#### DOCUMENT PASSAGE ####

# Recordings archive of coastal stations



## andy2481632 (Jun 7, 2021)

Hi All
To all those who are interested visit my "nostalgic" page, were I recorded some coastal stations in CW from the past 80's





HB9GCE


Sito stazione di radioamatore HB9GCE



www.hb9gce.ch




73's de
ANDY 
HB9GCE
www.hb9gce.ch


----------



## J. Davies (Dec 29, 2010)

Thanks, very nostalgic. I remember calling ZSC over and over again and hearing that distinctive K TET at the end of his tape. It drove you nuts when he did not reply for what seemed like hours. The ashtray was full of ciggies in those days!


----------



## R651400 (Jun 18, 2005)

Thanks for re-emerging on the Radio Room forum Andy.
From my original post....

####

» WORK INSTRUCTIONS
#1 From the coastal stations thread, extract the passage starting at "Thanks, very nostalgic." and ending at "my original post....".
#2 In the coastal stations thread, which station does J. Davies remember calling over and over again?

#### SOURCE INFORMATION ####

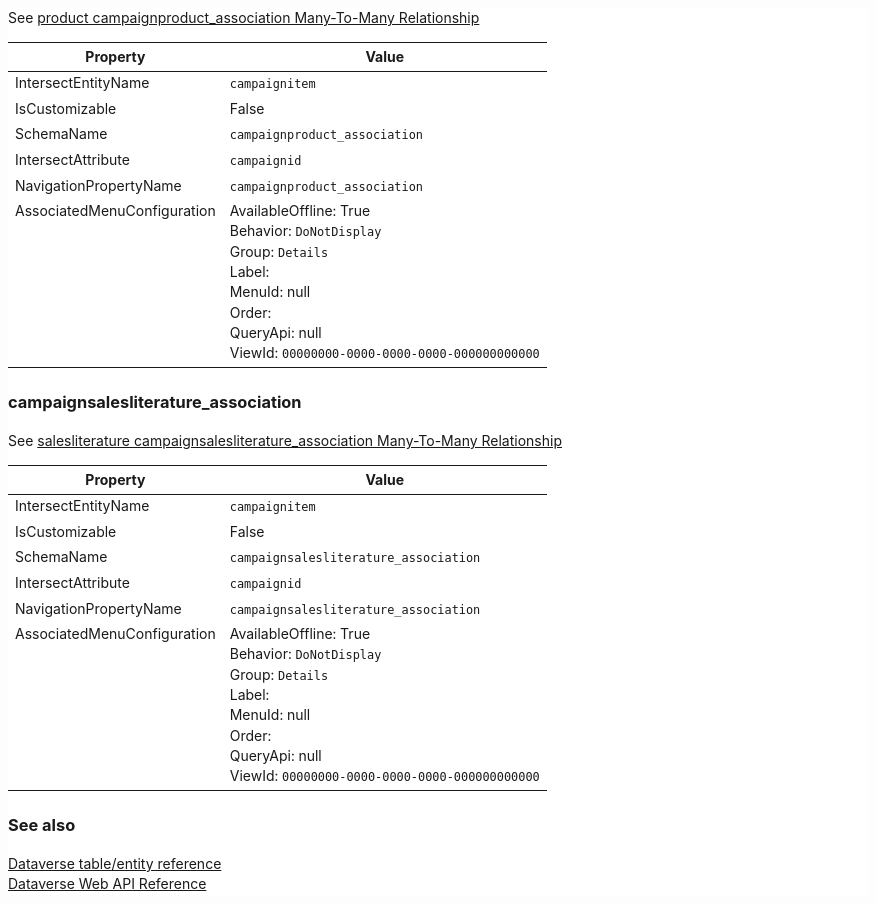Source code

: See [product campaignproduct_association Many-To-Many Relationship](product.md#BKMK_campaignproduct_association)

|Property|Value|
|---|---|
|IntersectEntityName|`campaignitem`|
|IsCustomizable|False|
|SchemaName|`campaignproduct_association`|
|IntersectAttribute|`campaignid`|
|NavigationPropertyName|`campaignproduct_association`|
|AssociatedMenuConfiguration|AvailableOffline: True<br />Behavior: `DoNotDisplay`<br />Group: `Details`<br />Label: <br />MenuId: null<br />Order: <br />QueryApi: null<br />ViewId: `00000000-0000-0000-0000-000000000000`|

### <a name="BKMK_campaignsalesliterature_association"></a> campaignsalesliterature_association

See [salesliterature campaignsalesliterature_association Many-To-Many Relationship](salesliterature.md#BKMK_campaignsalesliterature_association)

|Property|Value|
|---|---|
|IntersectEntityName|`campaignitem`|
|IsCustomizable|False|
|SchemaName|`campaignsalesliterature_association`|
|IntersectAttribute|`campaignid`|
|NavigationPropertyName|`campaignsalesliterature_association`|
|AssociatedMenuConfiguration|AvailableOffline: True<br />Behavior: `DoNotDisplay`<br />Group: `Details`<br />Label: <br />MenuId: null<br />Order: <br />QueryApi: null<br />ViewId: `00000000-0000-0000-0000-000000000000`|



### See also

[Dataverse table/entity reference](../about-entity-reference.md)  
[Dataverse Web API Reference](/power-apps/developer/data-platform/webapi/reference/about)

####

» RESULTS FOR EACH TASK
#1
Thanks, very nostalgic. I remember calling ZSC over and over again and hearing that distinctive K TET at the end of his tape. It drove you nuts when he did not reply for what seemed like hours. The ashtray was full of ciggies in those days!


----------



## R651400 (Jun 18, 2005)

Thanks for re-emerging on the Radio Room forum Andy.
From my original post....

#2 ZSC